→ **Records**
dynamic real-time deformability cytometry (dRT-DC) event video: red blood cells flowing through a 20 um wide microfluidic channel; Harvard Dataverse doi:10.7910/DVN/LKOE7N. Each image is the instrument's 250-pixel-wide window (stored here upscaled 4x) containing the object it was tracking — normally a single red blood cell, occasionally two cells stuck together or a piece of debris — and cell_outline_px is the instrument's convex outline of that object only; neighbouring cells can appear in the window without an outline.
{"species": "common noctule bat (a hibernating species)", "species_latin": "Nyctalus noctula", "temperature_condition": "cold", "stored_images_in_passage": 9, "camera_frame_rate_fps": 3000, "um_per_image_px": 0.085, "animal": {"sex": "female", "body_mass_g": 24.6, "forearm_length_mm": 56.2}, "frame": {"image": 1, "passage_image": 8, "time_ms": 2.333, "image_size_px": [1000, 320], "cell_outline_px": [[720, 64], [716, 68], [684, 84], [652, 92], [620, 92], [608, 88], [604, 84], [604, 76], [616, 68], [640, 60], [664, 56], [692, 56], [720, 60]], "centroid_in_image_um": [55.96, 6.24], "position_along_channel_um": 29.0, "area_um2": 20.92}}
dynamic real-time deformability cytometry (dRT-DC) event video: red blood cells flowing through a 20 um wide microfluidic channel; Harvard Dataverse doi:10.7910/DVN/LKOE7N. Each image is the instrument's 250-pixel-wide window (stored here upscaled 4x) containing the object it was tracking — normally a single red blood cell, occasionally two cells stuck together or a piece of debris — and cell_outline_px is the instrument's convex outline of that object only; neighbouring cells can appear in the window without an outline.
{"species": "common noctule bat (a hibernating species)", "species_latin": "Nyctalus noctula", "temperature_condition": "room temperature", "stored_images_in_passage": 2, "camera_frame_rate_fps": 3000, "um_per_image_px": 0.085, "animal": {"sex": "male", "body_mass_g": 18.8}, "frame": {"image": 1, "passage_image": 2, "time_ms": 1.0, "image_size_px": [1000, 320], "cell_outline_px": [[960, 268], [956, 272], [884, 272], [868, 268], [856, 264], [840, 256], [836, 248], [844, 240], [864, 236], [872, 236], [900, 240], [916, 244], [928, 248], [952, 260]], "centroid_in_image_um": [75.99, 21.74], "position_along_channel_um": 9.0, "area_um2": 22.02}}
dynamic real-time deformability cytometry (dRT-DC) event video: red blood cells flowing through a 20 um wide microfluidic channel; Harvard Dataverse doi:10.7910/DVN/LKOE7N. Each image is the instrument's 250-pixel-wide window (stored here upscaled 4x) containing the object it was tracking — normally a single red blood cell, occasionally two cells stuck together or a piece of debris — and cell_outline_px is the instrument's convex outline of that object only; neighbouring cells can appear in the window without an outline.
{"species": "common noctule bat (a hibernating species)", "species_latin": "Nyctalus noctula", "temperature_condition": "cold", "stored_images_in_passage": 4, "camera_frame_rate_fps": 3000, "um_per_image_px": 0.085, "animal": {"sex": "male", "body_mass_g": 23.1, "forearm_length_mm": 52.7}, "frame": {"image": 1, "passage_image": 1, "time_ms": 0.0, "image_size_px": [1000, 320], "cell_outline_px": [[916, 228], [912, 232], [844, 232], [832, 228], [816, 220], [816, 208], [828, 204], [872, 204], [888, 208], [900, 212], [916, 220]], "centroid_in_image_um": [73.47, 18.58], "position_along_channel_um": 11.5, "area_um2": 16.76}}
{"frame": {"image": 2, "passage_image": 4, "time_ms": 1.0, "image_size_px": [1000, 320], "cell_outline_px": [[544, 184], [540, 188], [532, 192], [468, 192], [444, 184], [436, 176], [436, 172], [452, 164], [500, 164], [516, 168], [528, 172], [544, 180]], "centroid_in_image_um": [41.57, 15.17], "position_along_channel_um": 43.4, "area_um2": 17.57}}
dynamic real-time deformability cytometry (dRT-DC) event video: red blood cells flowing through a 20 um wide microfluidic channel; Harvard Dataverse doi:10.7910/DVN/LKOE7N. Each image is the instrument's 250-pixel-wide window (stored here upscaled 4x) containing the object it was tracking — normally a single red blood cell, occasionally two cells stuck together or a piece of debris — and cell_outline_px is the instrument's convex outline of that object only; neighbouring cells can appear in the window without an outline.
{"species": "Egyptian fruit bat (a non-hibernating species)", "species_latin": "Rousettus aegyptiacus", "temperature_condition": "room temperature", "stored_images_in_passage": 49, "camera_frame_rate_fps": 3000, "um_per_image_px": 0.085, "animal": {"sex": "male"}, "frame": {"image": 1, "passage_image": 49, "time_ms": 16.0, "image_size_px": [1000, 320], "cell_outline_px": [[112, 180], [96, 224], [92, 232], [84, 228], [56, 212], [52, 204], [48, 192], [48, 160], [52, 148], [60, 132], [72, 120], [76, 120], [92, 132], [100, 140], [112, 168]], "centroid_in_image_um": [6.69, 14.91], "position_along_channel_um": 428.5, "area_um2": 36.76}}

→ **Goal of the exercise**
Restate the records, all of them, precisely as written.

→ **Solved exercise**
dynamic real-time deformability cytometry (dRT-DC) event video: red blood cells flowing through a 20 um wide microfluidic channel; Harvard Dataverse doi:10.7910/DVN/LKOE7N. Each image is the instrument's 250-pixel-wide window (stored here upscaled 4x) containing the object it was tracking — normally a single red blood cell, occasionally two cells stuck together or a piece of debris — and cell_outline_px is the instrument's convex outline of that object only; neighbouring cells can appear in the window without an outline.
{"species": "common noctule bat (a hibernating species)", "species_latin": "Nyctalus noctula", "temperature_condition": "cold", "stored_images_in_passage": 9, "camera_frame_rate_fps": 3000, "um_per_image_px": 0.085, "animal": {"sex": "female", "body_mass_g": 24.6, "forearm_length_mm": 56.2}, "frame": {"image": 1, "passage_image": 8, "time_ms": 2.333, "image_size_px": [1000, 320], "cell_outline_px": [[720, 64], [716, 68], [684, 84], [652, 92], [620, 92], [608, 88], [604, 84], [604, 76], [616, 68], [640, 60], [664, 56], [692, 56], [720, 60]], "centroid_in_image_um": [55.96, 6.24], "position_along_channel_um": 29.0, "area_um2": 20.92}}
dynamic real-time deformability cytometry (dRT-DC) event video: red blood cells flowing through a 20 um wide microfluidic channel; Harvard Dataverse doi:10.7910/DVN/LKOE7N. Each image is the instrument's 250-pixel-wide window (stored here upscaled 4x) containing the object it was tracking — normally a single red blood cell, occasionally two cells stuck together or a piece of debris — and cell_outline_px is the instrument's convex outline of that object only; neighbouring cells can appear in the window without an outline.
{"species": "common noctule bat (a hibernating species)", "species_latin": "Nyctalus noctula", "temperature_condition": "room temperature", "stored_images_in_passage": 2, "camera_frame_rate_fps": 3000, "um_per_image_px": 0.085, "animal": {"sex": "male", "body_mass_g": 18.8}, "frame": {"image": 1, "passage_image": 2, "time_ms": 1.0, "image_size_px": [1000, 320], "cell_outline_px": [[960, 268], [956, 272], [884, 272], [868, 268], [856, 264], [840, 256], [836, 248], [844, 240], [864, 236], [872, 236], [900, 240], [916, 244], [928, 248], [952, 260]], "centroid_in_image_um": [75.99, 21.74], "position_along_channel_um": 9.0, "area_um2": 22.02}}
dynamic real-time deformability cytometry (dRT-DC) event video: red blood cells flowing through a 20 um wide microfluidic channel; Harvard Dataverse doi:10.7910/DVN/LKOE7N. Each image is the instrument's 250-pixel-wide window (stored here upscaled 4x) containing the object it was tracking — normally a single red blood cell, occasionally two cells stuck together or a piece of debris — and cell_outline_px is the instrument's convex outline of that object only; neighbouring cells can appear in the window without an outline.
{"species": "common noctule bat (a hibernating species)", "species_latin": "Nyctalus noctula", "temperature_condition": "cold", "stored_images_in_passage": 4, "camera_frame_rate_fps": 3000, "um_per_image_px": 0.085, "animal": {"sex": "male", "body_mass_g": 23.1, "forearm_length_mm": 52.7}, "frame": {"image": 1, "passage_image": 1, "time_ms": 0.0, "image_size_px": [1000, 320], "cell_outline_px": [[916, 228], [912, 232], [844, 232], [832, 228], [816, 220], [816, 208], [828, 204], [872, 204], [888, 208], [900, 212], [916, 220]], "centroid_in_image_um": [73.47, 18.58], "position_along_channel_um": 11.5, "area_um2": 16.76}}
{"frame": {"image": 2, "passage_image": 4, "time_ms": 1.0, "image_size_px": [1000, 320], "cell_outline_px": [[544, 184], [540, 188], [532, 192], [468, 192], [444, 184], [436, 176], [436, 172], [452, 164], [500, 164], [516, 168], [528, 172], [544, 180]], "centroid_in_image_um": [41.57, 15.17], "position_along_channel_um": 43.4, "area_um2": 17.57}}
dynamic real-time deformability cytometry (dRT-DC) event video: red blood cells flowing through a 20 um wide microfluidic channel; Harvard Dataverse doi:10.7910/DVN/LKOE7N. Each image is the instrument's 250-pixel-wide window (stored here upscaled 4x) containing the object it was tracking — normally a single red blood cell, occasionally two cells stuck together or a piece of debris — and cell_outline_px is the instrument's convex outline of that object only; neighbouring cells can appear in the window without an outline.
{"species": "Egyptian fruit bat (a non-hibernating species)", "species_latin": "Rousettus aegyptiacus", "temperature_condition": "room temperature", "stored_images_in_passage": 49, "camera_frame_rate_fps": 3000, "um_per_image_px": 0.085, "animal": {"sex": "male"}, "frame": {"image": 1, "passage_image": 49, "time_ms": 16.0, "image_size_px": [1000, 320], "cell_outline_px": [[112, 180], [96, 224], [92, 232], [84, 228], [56, 212], [52, 204], [48, 192], [48, 160], [52, 148], [60, 132], [72, 120], [76, 120], [92, 132], [100, 140], [112, 168]], "centroid_in_image_um": [6.69, 14.91], "position_along_channel_um": 428.5, "area_um2": 36.76}}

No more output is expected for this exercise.